▶ _EXCERPT_
Who can resist this buttery, moist and tasty almond slice? It has all the flavours of a Bakewell tart and is utterly delicious. I’ve made it twice this week and it’s always gone in a matter of minutes; it is that good!
The base is made from a buttery shortcrust pastry topped with a layer of tart raspberry jam and the topping is a light frangipane sponge sprinkled with flaked almonds.
All the flavours and textures in this bakewell slice work so well and the almond and jam combo is incredibly tasty. It’s a classic must-try recipe just like this tiffin and these gooey flapjacks.
Why You’ll Like This Recipe
- The perfect balance of jam, pastry and almond sponge
- It’s a simple and easy recipe
- This bakewell slice is easily adaptable
- It’s great for teatime, work and school lunches
- A very simple pastry recipe with just 4 ingredients
This almond slice is essentially a bakewell tart recipe that’s sliced into mini rectangles, so if you’re a fan of bakewell flavours, then you’re going to love this recipe too. It’s that good that it goes by many names including congress tarts.
I particularly like the sweet shortcrust pastry (also great for mince pies) it is perfection. Plus, these bakewell slices make great on the go snacks that you can freeze and keep for later.
Watch How To Make It
What Is The Difference Between Bakewell Tart And Almond Slice?
The difference between a bakewell tart and an almond slice is that the frangipane sponge in an almond slice is made from a mixture of ground almonds and flour. In a bakewell tart, the frangipane sponge is made only with ground almonds.
Other than that, a bakewell tart and an almond slice is pretty much the same thing! The added flour helps bind the ingredients together and creates a firmer texture.
Almond Slice Recipe Ingredients
Below are the few ingredients needed to make this recipe:
Sweet Shortcrust Pastry Ingredients
- Plain Flour: Plain flour is best for making pastry.
- Butter (Or Margarine): Use butter straight from the fridge (I like to use unsalted but you can also use salted butter).
- Caster Sugar: Sweetens the pastry, you can use icing sugar as an alternative.
- Cold Water Or Milk: Helps bind the pastry ingredients together.
Frangipane Sponge Ingredients
- Ground Almonds: Used to make the frangipane filling.
- Self-Raising Flour & Baking Powder: Makes the frangipane filling light, firmer and binds the ingredients together.
- Eggs: Use eggs at room temperature.
- Butter: I like to use unsalted butter.
- Caster Sugar: Used to sweeten the frangipane filling.
- Flaked Almonds & Almond Extract: Adds the traditional almond flavour to these bakewell slices
Jam Filling
- Raspberry Jam: Use seedless raspberry jam.

▶ _GIVEN RECORDS_
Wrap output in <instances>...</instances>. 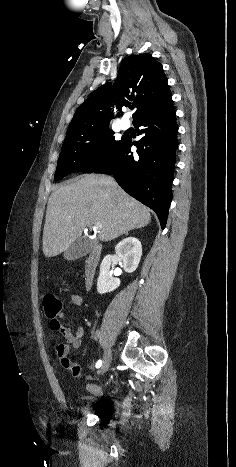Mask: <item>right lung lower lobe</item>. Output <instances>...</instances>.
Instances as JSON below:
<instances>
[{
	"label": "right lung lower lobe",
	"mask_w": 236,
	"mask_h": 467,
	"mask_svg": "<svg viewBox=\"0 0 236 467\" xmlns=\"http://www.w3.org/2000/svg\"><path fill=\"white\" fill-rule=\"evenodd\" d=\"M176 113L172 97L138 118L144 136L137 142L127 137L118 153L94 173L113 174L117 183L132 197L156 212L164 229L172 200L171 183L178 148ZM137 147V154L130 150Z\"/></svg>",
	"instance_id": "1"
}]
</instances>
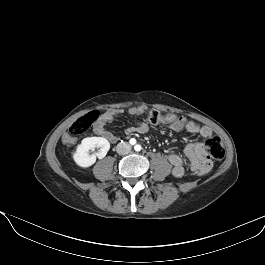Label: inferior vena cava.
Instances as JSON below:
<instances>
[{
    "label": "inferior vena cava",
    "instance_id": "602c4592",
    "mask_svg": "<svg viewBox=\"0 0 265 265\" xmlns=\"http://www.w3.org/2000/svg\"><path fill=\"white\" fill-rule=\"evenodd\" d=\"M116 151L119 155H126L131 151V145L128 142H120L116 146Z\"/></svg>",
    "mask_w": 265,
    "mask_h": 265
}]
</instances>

▶ _WRITTEN TASKS_
**a)** Translate this sentence from the almond slice recipe into Spanish: "The added flour helps bind the ingredients together and creates a firmer texture."
**b)** Reproduce a passage of the almond slice recipe word for word, beginning at the words "Frangipane Sponge Ingredients" and ending after the words "the ingredients together.".

▶ _ANSWERS BY TASK_
**a)** La harina añadida ayuda a ligar los ingredientes y crea una textura más firme.

**b)**
Frangipane Sponge Ingredients
- Ground Almonds: Used to make the frangipane filling.
- Self-Raising Flour & Baking Powder: Makes the frangipane filling light, firmer and binds the ingredients together.